Vulkan is intended to be the API that developers wanted. Modern high-performance games need explicit control over their memory usage so that content can be streamed in and out of memory; Vulkan gives the application control over memory allocation strategies and knowledge of when the memory is still needed for rendering. To avoid inconsistent frame rates, applications need control over when a driver will perform costly operations such as compilation or format conversions; in Vulkan, operations that may be costly are explicit in the API, so the application author can schedule them.

Critically, older APIs such as OpenGL are designed such that, for the most part, rendering happens on a single application thread. Since modern computers and cell phones typically have many CPU cores, the ability to do useful graphics work on multiple computational threads can give a large performance win. This is particularly important for work that is performed by the driver: compilation and state management can take a significant CPU load in conventional APIs, and in Vulkan these operations can be performed on separate threads, away from the critical rendering path. Vulkan allows graphics work to be performed in advance and reused, reducing the total amount of work and giving flexibility of scheduling.

In addition, Vulkan has a more explicit model for the tile-based GPUs that are common in cell phones. These architectures are designed to work within the limited bandwidth constraints of mobile systems.

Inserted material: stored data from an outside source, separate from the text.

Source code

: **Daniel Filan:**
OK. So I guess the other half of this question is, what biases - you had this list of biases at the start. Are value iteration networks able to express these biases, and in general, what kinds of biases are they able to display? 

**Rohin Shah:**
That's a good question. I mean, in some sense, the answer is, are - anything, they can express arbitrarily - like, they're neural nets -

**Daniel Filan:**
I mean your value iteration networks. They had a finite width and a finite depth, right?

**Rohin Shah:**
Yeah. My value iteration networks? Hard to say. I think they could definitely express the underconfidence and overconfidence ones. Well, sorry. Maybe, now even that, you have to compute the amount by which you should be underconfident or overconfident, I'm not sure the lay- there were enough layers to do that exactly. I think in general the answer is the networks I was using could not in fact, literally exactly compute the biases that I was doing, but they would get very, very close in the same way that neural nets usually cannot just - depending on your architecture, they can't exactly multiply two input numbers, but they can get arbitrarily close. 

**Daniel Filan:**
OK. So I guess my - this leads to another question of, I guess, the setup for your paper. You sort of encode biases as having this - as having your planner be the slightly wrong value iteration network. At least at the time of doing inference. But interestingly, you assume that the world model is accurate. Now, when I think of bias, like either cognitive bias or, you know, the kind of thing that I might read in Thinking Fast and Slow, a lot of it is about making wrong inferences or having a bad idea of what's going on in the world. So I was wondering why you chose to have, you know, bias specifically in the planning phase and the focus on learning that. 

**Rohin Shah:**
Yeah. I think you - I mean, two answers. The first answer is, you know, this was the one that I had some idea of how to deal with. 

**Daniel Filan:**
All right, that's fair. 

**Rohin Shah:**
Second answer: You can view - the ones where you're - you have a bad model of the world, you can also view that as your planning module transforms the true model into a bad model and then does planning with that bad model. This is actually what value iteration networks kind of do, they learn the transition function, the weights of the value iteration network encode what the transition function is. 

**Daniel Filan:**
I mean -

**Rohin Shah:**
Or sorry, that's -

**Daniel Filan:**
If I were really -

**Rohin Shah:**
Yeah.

Vulkan make the order of operations in deferred rendering more explicit, and allows portable support for efficient frame buffer reuse, making techniques such as deferred shading more flexible.

Vulkan’s use of SPIR-V provides a better environment for shader distribution, removing many inconsistencies of vendor high-level shader compilation and simplifying the conversion of shaders between different platforms.

On top of all this, Vulkan offers the same environment for desktop and mobile GPUs, with the ability to validate an application against the capabilities of different types of hardware – making the task of writing portable software much easier. Debug and validation layers can be disabled in shipping applications, ensuring that end-users do not suffer the overhead of reporting the diagnostics that are important to application developers.

Finally, the programming model of Vulkan is similar to other modern graphics APIs. While a single-threaded application that is authored for an OpenGL-style API may not be able to take full advantage of Vulkan’s performance benefits, highly-parallel, multi-threaded designs can be retargeted to support Vulkan and other modern APIs with relatively little cost.